> **Directive a**
Repeat the rows word for word, everything from the start of the rows down to the line containing "(65) 3387-2800".

> **Document segment**
------------------------------------------------------------------------

Henry Clifton Sorby (10 May 1826 – 9 March 1908) was an English microscopist and geologist. His major contribution was the development of techniques for studying iron and steel with microscopes. This paved the way for the mass production of steel.

Biography
Sorby was born at Woodbourne, near Sheffield in Yorkshire, and attended Sheffield Collegiate School. He early on developed an interest in natural science. One of his first papers related to the excavation of valleys in Yorkshire. In 1847, when he was 21, his father died, leaving him a comfortable private income. He immediately established a scientific laboratory and workshop at his home. He subsequently dealt with the physical geography of former geological periods, with the wave-structure in certain stratified rocks, and the origin of slaty cleavage.

He took up the study of rocks and minerals under the microscope, and published an important memoir, "On the Microscopical Structure of Crystals", in 1858 (Quart. Journ. Geol. Soc.). In England, he was one of the pioneers in petrography; he was awarded the Wollaston medal by the Geological Society of London in 1869, and became its president. In his presidential addresses, Sorby gave the results of original research on the structure and origin of limestones and of non-calcareous stratified rocks (1879–1880).

In 1863, he used etching with acid to study the microscopic structure of iron and steel. Using this technique, he was the first in England to understand that a small but precise quantity of carbon gave steel its strength. This paved the way for Henry Bessemer and Robert Forester Mushet to develop the method for mass-producing steel. Due to this accomplishment, Sorby is known to modern metallurgists as the "father of metallography", with an award bearing his name being offered by the International Metallographic Society for lifetime achievement.

His interests were broad. He published essays on the construction and use of the micro-spectroscope in the study of animal and vegetable colouring matter and on the temperature of the water in estuaries. He also applied his skill in making preparations of invertebrate animals for lantern slides. Furthermore, he once estimated "one cubic thousandth of an inch of water to contain 3.7x10^15 molecules."

------------------------------------------------------------------------

> **Extracted records**
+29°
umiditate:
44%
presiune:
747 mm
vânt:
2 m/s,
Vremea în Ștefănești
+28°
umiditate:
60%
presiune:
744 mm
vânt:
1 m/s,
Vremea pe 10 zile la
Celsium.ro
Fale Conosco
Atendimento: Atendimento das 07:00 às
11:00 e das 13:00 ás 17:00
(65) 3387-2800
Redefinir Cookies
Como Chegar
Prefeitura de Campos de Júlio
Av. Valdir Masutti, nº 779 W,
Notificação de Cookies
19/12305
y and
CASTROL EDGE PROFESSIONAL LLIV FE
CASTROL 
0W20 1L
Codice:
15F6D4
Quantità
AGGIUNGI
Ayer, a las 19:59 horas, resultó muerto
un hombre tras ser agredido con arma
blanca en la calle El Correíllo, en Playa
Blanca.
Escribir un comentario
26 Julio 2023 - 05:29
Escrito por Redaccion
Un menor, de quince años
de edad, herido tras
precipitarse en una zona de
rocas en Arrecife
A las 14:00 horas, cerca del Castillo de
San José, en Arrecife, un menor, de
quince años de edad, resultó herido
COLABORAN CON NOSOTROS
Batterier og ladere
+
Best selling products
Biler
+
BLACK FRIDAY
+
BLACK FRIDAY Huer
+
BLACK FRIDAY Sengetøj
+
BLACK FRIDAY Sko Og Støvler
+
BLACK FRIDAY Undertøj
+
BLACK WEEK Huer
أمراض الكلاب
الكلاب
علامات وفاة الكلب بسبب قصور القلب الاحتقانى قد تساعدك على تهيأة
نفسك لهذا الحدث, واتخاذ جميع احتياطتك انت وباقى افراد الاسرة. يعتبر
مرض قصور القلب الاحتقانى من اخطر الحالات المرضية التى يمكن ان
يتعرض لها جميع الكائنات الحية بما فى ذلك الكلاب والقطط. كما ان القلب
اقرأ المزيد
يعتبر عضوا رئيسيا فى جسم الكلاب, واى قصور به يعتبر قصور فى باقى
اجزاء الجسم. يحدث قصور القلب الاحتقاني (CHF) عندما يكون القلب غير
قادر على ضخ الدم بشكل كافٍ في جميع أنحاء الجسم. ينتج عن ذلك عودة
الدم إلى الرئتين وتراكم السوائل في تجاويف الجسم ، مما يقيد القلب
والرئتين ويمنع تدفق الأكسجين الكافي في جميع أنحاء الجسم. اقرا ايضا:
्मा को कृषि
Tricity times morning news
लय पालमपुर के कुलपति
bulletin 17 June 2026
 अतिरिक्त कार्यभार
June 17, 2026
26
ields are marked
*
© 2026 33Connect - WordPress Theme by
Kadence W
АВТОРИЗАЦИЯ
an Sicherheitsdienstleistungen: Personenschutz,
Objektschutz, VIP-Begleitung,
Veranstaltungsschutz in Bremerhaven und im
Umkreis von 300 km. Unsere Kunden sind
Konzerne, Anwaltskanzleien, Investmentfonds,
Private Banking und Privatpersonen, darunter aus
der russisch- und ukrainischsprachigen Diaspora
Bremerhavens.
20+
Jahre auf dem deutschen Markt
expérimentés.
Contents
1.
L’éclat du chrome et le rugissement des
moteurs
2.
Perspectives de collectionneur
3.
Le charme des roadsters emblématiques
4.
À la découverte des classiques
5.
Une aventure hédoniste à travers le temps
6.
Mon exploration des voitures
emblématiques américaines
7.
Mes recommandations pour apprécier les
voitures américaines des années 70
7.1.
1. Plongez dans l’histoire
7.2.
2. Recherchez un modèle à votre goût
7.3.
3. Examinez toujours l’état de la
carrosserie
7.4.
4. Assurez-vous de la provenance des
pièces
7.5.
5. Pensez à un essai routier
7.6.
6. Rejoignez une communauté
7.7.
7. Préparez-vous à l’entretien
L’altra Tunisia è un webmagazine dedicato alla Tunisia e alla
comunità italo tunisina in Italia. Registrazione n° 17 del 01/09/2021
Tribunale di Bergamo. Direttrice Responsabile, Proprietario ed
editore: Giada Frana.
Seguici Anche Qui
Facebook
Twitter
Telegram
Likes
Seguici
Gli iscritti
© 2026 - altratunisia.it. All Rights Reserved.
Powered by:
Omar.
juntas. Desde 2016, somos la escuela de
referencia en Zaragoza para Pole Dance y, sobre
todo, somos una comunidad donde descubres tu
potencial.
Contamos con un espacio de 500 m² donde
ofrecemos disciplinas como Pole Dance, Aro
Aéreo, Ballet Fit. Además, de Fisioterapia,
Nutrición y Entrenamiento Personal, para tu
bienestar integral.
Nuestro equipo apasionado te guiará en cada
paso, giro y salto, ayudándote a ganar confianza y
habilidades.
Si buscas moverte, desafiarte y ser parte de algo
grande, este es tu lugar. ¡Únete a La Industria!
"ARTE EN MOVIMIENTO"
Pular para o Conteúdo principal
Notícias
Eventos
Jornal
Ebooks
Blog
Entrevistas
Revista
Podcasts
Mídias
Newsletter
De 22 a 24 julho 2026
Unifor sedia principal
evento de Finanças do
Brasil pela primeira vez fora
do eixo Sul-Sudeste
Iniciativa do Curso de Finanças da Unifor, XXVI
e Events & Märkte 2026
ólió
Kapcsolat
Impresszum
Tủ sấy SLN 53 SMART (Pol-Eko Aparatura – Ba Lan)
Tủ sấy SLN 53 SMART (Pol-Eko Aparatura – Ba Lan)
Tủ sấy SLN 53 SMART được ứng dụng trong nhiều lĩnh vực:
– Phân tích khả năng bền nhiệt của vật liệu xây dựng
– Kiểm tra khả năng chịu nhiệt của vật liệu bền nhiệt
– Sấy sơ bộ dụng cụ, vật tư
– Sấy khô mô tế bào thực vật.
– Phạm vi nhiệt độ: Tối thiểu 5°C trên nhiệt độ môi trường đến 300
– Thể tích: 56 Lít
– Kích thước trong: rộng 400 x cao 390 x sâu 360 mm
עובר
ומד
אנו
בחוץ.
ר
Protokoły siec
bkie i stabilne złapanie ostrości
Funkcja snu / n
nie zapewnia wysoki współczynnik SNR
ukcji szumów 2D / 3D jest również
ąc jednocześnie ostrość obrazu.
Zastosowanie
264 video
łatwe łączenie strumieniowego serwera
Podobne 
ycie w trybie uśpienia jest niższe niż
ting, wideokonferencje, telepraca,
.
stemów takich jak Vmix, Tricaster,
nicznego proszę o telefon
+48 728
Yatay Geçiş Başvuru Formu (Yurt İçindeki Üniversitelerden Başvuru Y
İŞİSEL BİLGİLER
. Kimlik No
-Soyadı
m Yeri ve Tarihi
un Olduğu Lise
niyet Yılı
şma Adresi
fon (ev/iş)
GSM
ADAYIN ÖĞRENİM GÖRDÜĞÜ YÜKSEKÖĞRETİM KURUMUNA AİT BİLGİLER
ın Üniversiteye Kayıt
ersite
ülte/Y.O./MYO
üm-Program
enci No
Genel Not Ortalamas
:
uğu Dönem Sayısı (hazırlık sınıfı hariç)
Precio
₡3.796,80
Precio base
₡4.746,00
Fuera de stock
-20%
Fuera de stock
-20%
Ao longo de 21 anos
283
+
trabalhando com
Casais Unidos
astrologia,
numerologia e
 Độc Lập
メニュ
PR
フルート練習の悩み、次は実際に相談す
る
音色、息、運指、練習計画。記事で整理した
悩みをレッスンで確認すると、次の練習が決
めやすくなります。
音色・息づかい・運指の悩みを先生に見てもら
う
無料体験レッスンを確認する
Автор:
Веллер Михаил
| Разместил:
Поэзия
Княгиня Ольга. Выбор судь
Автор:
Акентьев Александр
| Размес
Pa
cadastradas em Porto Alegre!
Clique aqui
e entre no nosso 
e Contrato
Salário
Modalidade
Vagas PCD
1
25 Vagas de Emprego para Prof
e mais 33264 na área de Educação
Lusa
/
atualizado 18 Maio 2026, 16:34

------------------------------------------------------------------------

> **Directive b**
Pick up the passage on Henry Clifton Sorby where it stops, and continue it.

> **Task result a**
+29°
umiditate:
44%
presiune:
747 mm
vânt:
2 m/s,
Vremea în Ștefănești
+28°
umiditate:
60%
presiune:
744 mm
vânt:
1 m/s,
Vremea pe 10 zile la
Celsium.ro
Fale Conosco
Atendimento: Atendimento das 07:00 às
11:00 e das 13:00 ás 17:00
(65) 3387-2800

> **Task result b**
He was president of the Royal Microscopical Society. In 1882, he was elected president of Firth College, Sheffield after the death of founder Mark Firth. Sorby also worked hard for the establishment of the University of Sheffield, which was eventually founded in 1905. A university hall of residence, Sorby Hall, built in the 1960s and demolished in August 2006, was named after him.

He died in Sheffield and was buried in Ecclesall churchyard.

Honours and awards

He was elected a Fellow of the Royal Society in June 1857 as one who was Author of various papers on Slaty Cleavage; on the peculiarities of stratification due to the action of currents & their application to the investigation of the Physical Geography of ancient periods; on the microscopical structure of limestones and other peculiarities of the physical & chemical constitution of rocks. Distinguished for his acquaintance with the science of Geology.. He delivered their Bakerian Lecture in 1863 for his work on the Direct Correlation of mechanical and Chemical Forces and was awarded their Royal Medal in 1874. In 1892, Sorby was elected a Foreign Honorary Member of the American Academy of Arts and Sciences.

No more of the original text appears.